Actually, I’m after a hybrid way of working: mostly rich text (to avoid codes in the text and see an approximation of the final result), with the occasional use of code.
For the amount of styles/spans I have to use (for menus, commands, pages…), my markdown text would become unreadable. This would also contradict the initial aim of markdown, that was to remove most of the code and leave (a blogger) with the cleanest of the text documents.
I like this, and would like a way to attach classes to images. It is like object styles in InDesign, and I hope it can translate to object styles when exchanging an IDML file between Scrivener and InDesign/Publisher.
(Ah, what a dream, Scrivener directly compiling to IDML…)
Not sure I’ve understood: can classes only be used in pure markdown? Or, as it seems to be shown in the Scrivener manual’s project, the ability of Scrivener to convert rich text to markdown during compile makes a hybrid approach possible? I think that this is absolutely possible with text styles, but not sure for images.
Would Compile format’s Replacements help with this? If I insert a linked image in a Scrivener document, and make it follow by a line of code written in the text, may I hope to simulate properties added to an image? Something like this in the (rich text) document:
[linked image]
{img-screen}
And then a replacement rule replacing [CR] [anything] [CR] [{img-screen}]

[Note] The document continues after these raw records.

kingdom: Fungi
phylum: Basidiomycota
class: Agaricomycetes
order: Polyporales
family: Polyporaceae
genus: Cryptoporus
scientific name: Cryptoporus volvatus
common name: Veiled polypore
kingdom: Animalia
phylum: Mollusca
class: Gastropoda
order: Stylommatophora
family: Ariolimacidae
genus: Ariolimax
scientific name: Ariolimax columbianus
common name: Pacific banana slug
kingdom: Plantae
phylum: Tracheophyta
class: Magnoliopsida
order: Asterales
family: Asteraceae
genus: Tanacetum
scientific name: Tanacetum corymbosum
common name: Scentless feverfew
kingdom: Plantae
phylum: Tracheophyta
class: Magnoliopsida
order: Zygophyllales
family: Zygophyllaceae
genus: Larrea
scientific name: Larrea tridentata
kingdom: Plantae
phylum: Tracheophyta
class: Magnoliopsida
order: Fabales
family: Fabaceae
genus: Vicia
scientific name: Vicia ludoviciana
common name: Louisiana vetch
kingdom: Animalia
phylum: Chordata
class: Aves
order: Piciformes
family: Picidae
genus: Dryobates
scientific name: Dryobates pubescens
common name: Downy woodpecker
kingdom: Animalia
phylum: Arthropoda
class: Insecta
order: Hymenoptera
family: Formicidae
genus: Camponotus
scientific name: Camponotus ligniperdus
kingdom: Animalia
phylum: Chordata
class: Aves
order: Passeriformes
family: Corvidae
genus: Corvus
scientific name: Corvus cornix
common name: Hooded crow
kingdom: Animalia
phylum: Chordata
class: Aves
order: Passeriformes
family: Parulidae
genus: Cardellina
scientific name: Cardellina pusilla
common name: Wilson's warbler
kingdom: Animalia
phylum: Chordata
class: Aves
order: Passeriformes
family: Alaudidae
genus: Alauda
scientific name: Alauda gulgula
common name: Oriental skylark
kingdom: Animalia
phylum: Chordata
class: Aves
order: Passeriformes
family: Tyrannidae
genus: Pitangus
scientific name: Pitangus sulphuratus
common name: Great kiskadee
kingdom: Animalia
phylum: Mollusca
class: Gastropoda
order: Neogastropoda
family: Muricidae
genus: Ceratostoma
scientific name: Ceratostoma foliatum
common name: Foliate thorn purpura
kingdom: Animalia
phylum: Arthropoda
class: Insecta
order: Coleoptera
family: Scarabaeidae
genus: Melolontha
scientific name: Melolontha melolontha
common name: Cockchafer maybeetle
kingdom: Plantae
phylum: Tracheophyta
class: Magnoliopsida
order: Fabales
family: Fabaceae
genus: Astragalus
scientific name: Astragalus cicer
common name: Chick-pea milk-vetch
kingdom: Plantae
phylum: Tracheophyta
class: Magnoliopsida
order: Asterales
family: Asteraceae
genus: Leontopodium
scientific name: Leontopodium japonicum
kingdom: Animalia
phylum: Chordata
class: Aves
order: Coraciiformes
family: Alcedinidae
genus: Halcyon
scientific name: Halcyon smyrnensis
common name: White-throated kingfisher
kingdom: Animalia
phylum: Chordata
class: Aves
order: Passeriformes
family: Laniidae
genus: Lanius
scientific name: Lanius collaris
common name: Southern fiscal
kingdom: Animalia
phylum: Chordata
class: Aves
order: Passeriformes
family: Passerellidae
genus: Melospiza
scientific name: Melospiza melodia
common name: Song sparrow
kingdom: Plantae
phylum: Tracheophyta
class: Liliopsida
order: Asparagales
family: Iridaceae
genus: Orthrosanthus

with something like [CR] [div .class img-screen] [the same anything] [/div]
in the compiled code?
But do you use images linked in the text, or, as it seems from the linked procedure, only placeholder tags? I’m still wondering if using these latter couldn’t be easier, despite having to run after the original image files to keep them open in another app.
At least with page layout programs, this is normal practice: having a single source image, and resizing it in the page. A single source file, multiple uses.